##### Fragmento

Abajo, en el cruce, el bingo Aspronte, grandes neveras para aquellas señoras que habían aprendido ya la lección, primero hacer la compra y después jugarse lo que quedaba. Rondaban siempre por allí hombres con sus babas y sus ojos que decían intercambio dinero por un alivio rápido, dispuestos a enseñarla y a dar una segunda oportunidad a quien había equivocado el orden y no había tenido suerte con los cartones.
Un señor gigante con los dientes destrozados, bigote mejicano y una enfermedad degenerativa que le impedía hablar y moverse con normalidad atendía a veces en el estudio fotográfico. Asustaba, aunque lo conicieses, y cuando le pagabas te decía "¿a qué esperas?" y yo decía "la vuelta". Entonces alargaba su mano de gigante con extraños bultos en todas sus articulaciones, me apretaba el cráneo y me hacía girar 180 grados y se reía. Era bueno jugando al ajedrez. Otro señor, cuyo aspecto duplicaba a su edad, ojos hinchados y piel del color del vino, golpes en el mostrador pidiendo otro vaso, siempre enfadado, alcoholizado, lo creíamos inmortal. Como también lo era aquel al que llamábamos El Pegamento, siempre con su bolsita, para un lado y para otro, con muchos pantalones y camisetas puestos uno encima del otro.
Descampados, jeringas, pero también restos de revista porno que escondíamos para reutilizar. Don Hiliberto con sus prismáticos, asomado a su ventana, siempre oteando las de la pensión que alquilaba habitaciones por horas al otro lado de la carretera general. Mi vecina, nada agraciada, anunciando, reemplazo tras reemplazo, que se casaría con el "machaca" que paseaba de la mano en cuanto él acabase la mili y volviese de la península, de ver a sus padres. Ninguno volvió. Las baldosas rotas enfrente de Don Paco, justo donde cayó aquel señor del bloque 6 que no aguantaba más. Y el que decidió ahorcarse en los árboles de detrás del mercadillo.

##########

§ **Tareas por hacer**
A - Resume en menos palabras el párrafo del fragmento que empieza con «Abajo, en el cruce», sin dejar fuera sus datos principales.
B - Copia sin cambios el trozo del fragmento que empieza con «Un señor gigante» y sigue hasta «encima del otro.».
Para responder, básate solo en el fragmento.

##### Material entregado

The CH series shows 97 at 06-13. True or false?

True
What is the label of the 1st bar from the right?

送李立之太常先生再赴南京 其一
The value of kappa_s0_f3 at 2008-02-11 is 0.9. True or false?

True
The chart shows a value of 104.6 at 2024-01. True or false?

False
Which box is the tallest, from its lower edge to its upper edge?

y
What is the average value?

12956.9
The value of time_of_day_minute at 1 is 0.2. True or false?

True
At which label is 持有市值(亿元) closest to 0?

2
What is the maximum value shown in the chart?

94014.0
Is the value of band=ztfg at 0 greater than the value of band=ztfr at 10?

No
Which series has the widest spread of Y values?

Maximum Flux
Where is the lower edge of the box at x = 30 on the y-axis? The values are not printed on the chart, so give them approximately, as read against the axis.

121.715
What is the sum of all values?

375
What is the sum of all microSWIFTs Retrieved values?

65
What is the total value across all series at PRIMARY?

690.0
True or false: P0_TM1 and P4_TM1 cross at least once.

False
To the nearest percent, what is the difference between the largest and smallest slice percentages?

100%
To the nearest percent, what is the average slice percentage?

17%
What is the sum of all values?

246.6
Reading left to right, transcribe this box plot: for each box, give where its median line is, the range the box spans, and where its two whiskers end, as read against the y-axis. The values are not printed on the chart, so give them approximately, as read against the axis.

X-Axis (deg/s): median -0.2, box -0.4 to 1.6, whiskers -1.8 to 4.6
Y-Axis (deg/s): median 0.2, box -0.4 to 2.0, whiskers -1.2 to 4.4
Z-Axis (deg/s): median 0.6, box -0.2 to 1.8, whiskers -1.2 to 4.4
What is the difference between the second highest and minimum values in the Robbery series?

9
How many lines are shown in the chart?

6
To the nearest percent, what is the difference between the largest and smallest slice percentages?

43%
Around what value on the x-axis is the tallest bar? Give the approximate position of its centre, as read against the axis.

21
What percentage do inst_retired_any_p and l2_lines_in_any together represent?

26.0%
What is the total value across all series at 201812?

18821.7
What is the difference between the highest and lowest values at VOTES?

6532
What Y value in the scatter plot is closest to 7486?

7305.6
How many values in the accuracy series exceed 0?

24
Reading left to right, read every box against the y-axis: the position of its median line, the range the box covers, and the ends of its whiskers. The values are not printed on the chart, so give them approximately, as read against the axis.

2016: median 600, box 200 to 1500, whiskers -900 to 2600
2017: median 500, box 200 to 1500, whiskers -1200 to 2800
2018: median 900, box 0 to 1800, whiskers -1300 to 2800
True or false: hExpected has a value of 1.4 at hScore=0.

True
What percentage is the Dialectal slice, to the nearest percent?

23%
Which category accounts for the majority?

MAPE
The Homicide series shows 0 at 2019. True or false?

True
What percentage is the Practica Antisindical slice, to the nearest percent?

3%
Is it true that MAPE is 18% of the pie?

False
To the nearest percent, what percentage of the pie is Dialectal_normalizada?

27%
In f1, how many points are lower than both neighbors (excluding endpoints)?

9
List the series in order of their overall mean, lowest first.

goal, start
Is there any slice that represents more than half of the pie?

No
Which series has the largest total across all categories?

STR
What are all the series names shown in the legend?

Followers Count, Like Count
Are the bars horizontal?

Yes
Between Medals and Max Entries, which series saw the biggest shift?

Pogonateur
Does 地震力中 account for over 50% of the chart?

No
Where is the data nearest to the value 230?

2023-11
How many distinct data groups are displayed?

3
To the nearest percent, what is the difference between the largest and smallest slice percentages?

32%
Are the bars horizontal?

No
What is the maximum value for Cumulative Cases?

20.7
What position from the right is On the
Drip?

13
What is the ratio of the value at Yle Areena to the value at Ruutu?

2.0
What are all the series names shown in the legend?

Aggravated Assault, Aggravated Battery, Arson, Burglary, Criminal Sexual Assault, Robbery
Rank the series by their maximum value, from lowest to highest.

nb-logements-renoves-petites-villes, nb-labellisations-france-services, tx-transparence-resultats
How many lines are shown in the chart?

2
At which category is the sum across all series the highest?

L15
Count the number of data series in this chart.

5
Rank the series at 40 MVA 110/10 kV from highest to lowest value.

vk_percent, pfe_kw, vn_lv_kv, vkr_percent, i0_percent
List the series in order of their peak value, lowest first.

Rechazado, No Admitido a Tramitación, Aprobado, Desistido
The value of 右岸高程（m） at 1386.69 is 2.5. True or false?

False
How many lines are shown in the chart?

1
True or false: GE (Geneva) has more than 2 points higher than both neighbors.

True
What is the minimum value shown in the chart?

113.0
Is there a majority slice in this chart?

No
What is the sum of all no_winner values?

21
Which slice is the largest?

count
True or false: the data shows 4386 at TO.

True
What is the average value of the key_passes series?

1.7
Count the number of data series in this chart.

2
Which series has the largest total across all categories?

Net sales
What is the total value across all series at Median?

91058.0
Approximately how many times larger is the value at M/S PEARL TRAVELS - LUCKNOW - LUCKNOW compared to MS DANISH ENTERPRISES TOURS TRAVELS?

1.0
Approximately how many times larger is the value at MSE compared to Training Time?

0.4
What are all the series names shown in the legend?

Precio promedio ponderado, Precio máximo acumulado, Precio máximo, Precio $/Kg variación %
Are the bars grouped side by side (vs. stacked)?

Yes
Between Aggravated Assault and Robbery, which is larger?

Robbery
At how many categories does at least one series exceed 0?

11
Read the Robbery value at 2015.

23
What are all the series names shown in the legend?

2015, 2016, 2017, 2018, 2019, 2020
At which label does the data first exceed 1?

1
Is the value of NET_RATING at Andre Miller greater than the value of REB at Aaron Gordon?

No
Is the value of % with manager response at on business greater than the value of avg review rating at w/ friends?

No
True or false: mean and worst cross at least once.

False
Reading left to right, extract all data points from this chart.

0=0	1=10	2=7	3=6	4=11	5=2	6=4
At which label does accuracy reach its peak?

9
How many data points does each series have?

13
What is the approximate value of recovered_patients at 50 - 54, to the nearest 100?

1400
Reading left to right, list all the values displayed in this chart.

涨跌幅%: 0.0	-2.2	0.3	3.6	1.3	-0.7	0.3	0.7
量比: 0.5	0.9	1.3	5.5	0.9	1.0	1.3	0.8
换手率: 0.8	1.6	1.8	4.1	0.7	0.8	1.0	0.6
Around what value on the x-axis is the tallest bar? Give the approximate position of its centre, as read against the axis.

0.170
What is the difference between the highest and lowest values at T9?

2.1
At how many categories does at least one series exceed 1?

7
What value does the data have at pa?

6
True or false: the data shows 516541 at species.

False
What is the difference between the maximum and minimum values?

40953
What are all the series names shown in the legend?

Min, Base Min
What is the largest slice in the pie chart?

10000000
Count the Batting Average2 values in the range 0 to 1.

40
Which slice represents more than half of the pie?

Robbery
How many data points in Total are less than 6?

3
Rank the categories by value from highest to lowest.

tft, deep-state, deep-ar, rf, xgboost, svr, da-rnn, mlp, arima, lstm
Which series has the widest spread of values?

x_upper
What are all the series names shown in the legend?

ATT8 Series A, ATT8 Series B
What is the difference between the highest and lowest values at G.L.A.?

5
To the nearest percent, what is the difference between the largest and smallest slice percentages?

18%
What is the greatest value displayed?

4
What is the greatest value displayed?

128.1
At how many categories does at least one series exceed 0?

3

##########

§ **Respuestas dadas**
A - En el cruce estaba el bingo Aspronte, con grandes neveras para las señoras que ya sabían que primero se hacía la compra y luego se jugaba lo que sobraba. Por allí siempre rondaban hombres que ofrecían dinero a cambio de un alivio rápido. Estaban dispuestos a enseñar esa lección y a dar una segunda oportunidad a quien se había equivocado de orden y había perdido con los cartones.

B -
Un señor gigante con los dientes destrozados, bigote mejicano y una enfermedad degenerativa que le impedía hablar y moverse con normalidad atendía a veces en el estudio fotográfico. Asustaba, aunque lo conicieses, y cuando le pagabas te decía "¿a qué esperas?" y yo decía "la vuelta". Entonces alargaba su mano de gigante con extraños bultos en todas sus articulaciones, me apretaba el cráneo y me hacía girar 180 grados y se reía. Era bueno jugando al ajedrez. Otro señor, cuyo aspecto duplicaba a su edad, ojos hinchados y piel del color del vino, golpes en el mostrador pidiendo otro vaso, siempre enfadado, alcoholizado, lo creíamos inmortal. Como también lo era aquel al que llamábamos El Pegamento, siempre con su bolsita, para un lado y para otro, con muchos pantalones y camisetas puestos uno encima del otro.